▶ **Your objective**:
In the material below, find the span from the line with "a valid integer|" to the line with "HackSprint é um" and transcribe only those lines, exactly, ends included, without the pictures.

┌──

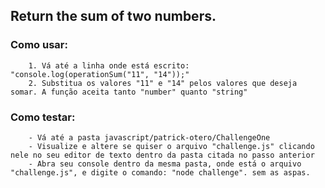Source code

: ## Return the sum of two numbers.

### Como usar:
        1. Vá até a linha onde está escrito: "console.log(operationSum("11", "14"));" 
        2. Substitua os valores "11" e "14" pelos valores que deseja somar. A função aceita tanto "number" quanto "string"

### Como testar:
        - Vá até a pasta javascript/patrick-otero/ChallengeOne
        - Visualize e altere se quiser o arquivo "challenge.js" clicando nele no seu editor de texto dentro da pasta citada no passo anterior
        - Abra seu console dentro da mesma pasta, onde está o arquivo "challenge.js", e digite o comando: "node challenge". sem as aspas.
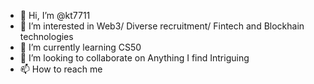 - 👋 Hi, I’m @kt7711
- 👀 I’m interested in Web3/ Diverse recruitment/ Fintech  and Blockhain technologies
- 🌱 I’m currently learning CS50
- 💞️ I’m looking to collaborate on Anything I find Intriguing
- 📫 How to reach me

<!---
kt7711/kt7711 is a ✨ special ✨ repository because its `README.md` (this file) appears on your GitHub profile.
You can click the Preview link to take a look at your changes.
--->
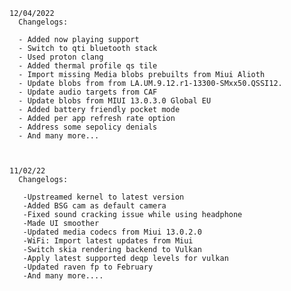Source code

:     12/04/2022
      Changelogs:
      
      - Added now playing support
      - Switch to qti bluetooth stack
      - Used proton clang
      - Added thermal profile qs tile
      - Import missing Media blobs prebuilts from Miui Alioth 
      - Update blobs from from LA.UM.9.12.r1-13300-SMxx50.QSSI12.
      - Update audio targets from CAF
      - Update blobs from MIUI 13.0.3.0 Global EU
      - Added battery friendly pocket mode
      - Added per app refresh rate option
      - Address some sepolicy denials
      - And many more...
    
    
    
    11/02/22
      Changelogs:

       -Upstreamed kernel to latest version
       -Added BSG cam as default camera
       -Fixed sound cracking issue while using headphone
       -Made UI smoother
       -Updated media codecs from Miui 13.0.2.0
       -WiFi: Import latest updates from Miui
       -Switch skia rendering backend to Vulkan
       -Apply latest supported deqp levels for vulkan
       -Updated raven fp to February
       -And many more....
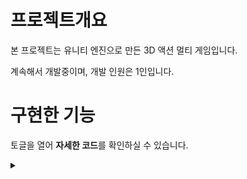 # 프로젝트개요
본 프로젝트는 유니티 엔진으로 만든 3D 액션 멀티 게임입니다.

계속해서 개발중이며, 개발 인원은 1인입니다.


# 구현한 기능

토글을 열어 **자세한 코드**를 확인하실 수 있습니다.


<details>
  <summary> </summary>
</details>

└──
┌──

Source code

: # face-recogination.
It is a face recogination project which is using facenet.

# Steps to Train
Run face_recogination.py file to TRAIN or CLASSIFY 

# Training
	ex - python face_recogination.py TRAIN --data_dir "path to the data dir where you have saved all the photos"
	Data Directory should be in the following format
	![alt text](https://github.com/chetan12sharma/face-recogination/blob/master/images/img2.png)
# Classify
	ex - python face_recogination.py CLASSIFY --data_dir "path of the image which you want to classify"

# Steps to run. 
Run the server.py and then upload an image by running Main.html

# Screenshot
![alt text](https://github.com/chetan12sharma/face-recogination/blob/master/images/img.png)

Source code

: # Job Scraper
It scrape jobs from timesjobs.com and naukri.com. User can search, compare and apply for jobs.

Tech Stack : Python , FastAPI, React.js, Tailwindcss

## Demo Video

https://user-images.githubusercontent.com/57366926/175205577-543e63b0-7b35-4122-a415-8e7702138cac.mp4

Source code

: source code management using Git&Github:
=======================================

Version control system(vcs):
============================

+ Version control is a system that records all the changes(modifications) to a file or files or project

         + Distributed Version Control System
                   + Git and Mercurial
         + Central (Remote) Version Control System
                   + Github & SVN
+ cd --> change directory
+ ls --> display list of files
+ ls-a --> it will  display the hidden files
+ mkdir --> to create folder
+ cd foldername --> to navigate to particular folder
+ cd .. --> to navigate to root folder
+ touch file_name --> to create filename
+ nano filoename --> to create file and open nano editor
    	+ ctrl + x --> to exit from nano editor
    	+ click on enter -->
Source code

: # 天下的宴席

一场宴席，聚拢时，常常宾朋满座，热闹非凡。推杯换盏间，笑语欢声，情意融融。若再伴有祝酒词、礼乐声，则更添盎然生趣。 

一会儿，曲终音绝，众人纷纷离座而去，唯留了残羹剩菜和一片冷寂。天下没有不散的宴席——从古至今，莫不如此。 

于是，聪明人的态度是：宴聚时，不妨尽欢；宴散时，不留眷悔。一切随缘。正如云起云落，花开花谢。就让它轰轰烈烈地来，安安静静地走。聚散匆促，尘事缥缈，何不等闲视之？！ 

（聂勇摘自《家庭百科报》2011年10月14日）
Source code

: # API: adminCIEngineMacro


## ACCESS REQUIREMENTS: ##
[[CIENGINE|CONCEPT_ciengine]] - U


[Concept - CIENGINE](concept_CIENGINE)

└──
┌──

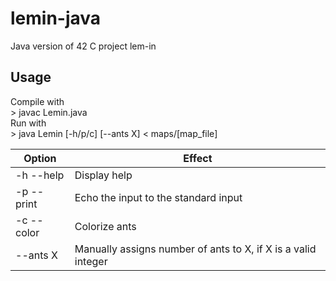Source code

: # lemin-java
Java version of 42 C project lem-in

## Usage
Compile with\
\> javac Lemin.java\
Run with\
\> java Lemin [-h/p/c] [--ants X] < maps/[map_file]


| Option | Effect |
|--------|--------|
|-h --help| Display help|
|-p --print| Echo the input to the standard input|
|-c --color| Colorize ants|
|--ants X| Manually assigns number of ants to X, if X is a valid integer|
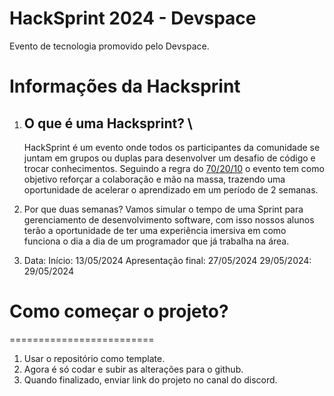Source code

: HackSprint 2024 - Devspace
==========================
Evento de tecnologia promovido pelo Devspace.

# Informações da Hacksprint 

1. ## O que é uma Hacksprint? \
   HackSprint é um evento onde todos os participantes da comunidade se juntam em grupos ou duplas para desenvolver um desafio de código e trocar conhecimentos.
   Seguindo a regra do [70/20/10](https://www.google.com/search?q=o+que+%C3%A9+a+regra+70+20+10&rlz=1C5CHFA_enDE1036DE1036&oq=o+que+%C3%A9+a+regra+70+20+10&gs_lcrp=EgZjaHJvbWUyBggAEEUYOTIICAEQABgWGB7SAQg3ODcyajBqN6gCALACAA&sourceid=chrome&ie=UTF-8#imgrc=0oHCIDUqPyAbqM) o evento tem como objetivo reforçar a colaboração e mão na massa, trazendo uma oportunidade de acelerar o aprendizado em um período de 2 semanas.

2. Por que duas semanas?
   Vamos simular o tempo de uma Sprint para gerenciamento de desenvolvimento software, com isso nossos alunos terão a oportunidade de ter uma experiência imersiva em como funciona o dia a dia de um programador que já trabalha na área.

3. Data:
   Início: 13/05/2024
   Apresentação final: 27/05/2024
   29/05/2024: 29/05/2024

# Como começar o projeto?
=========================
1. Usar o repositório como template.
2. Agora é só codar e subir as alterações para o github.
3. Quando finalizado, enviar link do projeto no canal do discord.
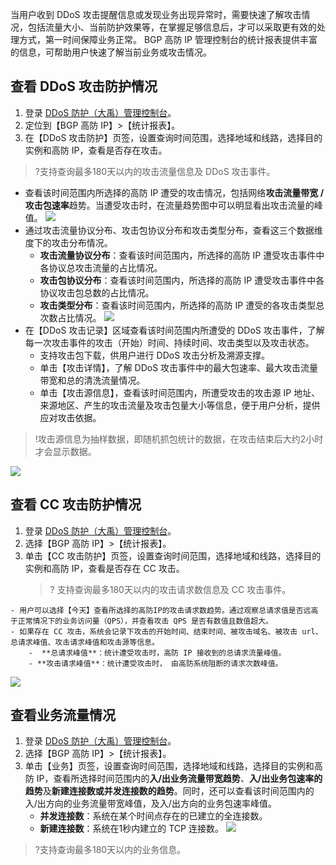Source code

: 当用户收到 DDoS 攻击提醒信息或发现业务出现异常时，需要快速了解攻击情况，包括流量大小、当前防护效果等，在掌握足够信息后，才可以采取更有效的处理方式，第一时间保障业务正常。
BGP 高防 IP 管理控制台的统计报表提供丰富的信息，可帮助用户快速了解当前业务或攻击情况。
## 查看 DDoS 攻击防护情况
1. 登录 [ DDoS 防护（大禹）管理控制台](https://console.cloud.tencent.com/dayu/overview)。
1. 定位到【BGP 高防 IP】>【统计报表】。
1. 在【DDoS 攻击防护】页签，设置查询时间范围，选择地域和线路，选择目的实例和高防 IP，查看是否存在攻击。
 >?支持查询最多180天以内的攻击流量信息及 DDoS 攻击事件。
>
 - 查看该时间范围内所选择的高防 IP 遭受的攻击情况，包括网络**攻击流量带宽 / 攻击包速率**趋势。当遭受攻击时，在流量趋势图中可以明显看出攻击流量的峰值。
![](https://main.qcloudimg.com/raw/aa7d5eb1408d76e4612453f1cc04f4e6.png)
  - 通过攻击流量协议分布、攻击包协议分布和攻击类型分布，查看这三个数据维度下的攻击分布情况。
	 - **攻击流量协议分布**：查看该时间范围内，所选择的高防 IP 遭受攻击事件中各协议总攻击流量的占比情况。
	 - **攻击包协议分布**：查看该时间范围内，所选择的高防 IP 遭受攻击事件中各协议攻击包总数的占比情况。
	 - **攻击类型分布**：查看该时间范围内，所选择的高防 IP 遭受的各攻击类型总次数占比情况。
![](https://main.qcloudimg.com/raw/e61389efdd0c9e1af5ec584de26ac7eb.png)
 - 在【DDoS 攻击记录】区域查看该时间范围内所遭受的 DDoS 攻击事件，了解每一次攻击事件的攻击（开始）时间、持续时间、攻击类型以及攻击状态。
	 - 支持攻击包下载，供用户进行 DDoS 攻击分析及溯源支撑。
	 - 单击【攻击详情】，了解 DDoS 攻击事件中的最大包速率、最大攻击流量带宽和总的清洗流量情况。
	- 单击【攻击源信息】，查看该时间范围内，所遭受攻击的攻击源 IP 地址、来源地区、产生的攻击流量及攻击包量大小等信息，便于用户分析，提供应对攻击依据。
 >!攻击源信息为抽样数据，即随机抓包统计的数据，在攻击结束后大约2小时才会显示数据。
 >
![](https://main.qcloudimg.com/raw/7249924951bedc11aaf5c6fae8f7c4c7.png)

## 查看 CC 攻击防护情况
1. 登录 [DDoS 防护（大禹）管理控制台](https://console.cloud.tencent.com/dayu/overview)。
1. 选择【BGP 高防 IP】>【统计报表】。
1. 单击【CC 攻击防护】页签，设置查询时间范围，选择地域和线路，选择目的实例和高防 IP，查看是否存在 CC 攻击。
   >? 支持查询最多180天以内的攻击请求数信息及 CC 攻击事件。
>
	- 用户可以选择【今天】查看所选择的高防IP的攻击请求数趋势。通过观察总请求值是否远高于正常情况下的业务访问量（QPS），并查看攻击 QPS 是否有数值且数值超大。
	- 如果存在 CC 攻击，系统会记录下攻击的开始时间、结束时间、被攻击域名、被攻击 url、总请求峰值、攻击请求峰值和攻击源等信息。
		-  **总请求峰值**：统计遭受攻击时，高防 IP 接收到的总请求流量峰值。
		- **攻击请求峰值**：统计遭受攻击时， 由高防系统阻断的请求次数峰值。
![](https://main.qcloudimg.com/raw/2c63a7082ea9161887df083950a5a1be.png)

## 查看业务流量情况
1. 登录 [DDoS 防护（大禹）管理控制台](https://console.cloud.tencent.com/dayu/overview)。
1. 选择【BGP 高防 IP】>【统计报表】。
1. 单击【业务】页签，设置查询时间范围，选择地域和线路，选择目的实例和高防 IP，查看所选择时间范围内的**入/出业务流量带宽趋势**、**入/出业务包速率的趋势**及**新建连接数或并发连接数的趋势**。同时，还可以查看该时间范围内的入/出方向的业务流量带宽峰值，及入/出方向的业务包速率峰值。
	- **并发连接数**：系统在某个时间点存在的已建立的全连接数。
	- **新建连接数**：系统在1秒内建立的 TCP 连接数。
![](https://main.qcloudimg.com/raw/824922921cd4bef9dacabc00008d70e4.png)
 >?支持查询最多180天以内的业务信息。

└──

▶ **Output of the task**:
|--ants X| Manually assigns number of ants to X, if X is a valid integer|
Source code

: HackSprint 2024 - Devspace
==========================
Evento de tecnologia promovido pelo Devspace.

# Informações da Hacksprint 

1. ## O que é uma Hacksprint? \
   HackSprint é um evento onde todos os participantes da comunidade se juntam em grupos ou duplas para desenvolver um desafio de código e trocar conhecimentos.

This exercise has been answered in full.